** Start Source **

You know, we spend a good deal of time working through the Renaissance, Reformation, the Enlightenment and I think it's now time to pause and take stock of what those seismic movements produced, particularly in the British Isles. That is before we press forward into the 19th century where the story only gets more complicated and really largely because of what's happening here in the 18th.
If you've ever heard someone say that the founding fathers of America were deists, you wondered exactly what that means, I think you're in luck because deism it finds its spiritual home right here in 18th century England. And understanding deism will help you understand a great deal about the world that we live in today. So, let's set the stage.
By the year 1700, England was a country that had been through the wringer, the Civil War, uh the beheading of their monarch, the king, uh the Puritan Commonwealth, the restoration of the monarchy, then the Glorious Revolution.
You know, the English had packed more political and religious drama into the previous century than most nations manage in five centuries.
But now entering the 18th, they were tired and into that fatigue stepped a new and sophisticated challenge to the Christian faith.
But first, a word about the religious landscape of the British Isles.
England, of course, was officially Anglican, but it was also a patchwork of competing traditions, Baptists, Presbyterians, Quakers, and there was a small but stubborn Catholic minority.
I think the Catholics probably had the hardest time of it.
Though the philosopher John Locke was a famously vocal advocate of religious tolerance, he made it clear that tolerance did not extend to Catholics.
You see, English paranoia about a Catholic conspiracy to reclaim the throne was so intense that in 1699, a statute actually made the saying of the Latin Mass a crime.

** End Source **
** Start Given records **

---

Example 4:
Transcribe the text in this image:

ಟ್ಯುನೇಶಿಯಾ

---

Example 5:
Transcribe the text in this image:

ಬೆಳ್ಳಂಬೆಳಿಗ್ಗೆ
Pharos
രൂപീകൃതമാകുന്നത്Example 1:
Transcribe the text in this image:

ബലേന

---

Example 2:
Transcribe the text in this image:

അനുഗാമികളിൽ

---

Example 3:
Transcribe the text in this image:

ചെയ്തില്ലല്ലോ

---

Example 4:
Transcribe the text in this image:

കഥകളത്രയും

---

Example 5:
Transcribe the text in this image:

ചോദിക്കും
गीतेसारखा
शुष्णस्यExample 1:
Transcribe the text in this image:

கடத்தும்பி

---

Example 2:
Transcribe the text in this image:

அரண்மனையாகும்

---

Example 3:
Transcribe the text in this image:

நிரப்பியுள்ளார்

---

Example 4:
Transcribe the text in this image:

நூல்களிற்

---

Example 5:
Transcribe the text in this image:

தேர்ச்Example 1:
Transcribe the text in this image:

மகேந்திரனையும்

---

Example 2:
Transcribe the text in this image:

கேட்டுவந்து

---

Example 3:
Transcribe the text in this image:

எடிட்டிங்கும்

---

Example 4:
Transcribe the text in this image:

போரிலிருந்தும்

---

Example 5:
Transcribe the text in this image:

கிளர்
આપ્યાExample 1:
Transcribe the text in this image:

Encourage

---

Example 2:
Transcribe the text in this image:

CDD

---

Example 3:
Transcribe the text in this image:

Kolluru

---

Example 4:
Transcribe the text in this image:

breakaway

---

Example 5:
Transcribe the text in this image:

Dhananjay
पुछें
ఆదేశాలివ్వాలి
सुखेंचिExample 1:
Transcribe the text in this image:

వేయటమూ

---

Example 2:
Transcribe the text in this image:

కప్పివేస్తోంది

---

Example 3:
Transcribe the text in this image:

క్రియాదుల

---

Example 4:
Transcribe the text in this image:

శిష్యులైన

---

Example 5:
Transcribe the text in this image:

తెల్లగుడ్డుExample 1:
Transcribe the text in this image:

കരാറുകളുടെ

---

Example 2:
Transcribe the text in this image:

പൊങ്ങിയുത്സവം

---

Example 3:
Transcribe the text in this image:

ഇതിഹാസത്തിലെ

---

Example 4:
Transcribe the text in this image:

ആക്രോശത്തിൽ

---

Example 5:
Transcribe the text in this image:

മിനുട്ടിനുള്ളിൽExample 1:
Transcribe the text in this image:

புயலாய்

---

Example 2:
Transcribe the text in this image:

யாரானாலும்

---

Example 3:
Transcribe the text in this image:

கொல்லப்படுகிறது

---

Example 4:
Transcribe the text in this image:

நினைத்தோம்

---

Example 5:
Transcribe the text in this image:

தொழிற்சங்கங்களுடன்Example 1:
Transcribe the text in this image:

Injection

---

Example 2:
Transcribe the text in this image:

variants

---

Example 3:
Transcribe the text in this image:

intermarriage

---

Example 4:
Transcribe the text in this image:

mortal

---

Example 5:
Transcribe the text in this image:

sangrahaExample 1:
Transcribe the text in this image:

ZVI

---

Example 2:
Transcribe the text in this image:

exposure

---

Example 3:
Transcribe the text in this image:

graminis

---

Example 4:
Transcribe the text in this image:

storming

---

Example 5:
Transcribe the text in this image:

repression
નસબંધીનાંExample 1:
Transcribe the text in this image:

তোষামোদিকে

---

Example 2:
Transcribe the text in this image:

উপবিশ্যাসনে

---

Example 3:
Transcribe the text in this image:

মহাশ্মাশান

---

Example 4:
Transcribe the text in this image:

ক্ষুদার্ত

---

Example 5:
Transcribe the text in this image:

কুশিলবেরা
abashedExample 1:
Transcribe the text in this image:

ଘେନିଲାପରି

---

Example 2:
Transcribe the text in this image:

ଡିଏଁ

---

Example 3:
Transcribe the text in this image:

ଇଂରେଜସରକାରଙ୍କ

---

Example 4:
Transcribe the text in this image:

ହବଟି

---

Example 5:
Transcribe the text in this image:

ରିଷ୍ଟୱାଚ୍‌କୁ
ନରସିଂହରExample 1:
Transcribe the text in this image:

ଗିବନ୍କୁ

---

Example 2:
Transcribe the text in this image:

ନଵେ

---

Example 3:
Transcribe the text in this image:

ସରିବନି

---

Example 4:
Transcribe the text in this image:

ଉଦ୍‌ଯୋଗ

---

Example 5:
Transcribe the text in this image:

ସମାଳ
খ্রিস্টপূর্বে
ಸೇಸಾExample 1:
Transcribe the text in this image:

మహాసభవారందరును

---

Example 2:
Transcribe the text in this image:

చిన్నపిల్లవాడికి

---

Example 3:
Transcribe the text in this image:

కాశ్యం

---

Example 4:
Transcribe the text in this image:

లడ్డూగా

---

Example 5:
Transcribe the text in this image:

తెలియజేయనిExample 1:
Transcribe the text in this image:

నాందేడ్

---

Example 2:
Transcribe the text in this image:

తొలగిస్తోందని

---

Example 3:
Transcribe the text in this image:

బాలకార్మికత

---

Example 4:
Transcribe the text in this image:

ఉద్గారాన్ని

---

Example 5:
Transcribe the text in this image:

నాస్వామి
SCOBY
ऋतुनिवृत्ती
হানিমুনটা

** End Given records **

_Directions_
a) Answer these from the lecture excerpt on 18th-century England:
(i) By what year does the speaker say England had been through the wringer?
(ii) Which three Protestant traditions besides the Anglican one are named?
(iii) What did the 1699 statute make a crime?
b) Echo everything in the lecture excerpt on 18th-century England from the words "But first, a" down to the words "time of it.".

_Outputs_
a)
(i) 1700
(ii) Baptists, Presbyterians, and Quakers
(iii) The saying of the Latin Mass

b)
But first, a word about the religious landscape of the British Isles.
England, of course, was officially Anglican, but it was also a patchwork of competing traditions, Baptists, Presbyterians, Quakers, and there was a small but stubborn Catholic minority.
I think the Catholics probably had the hardest time of it.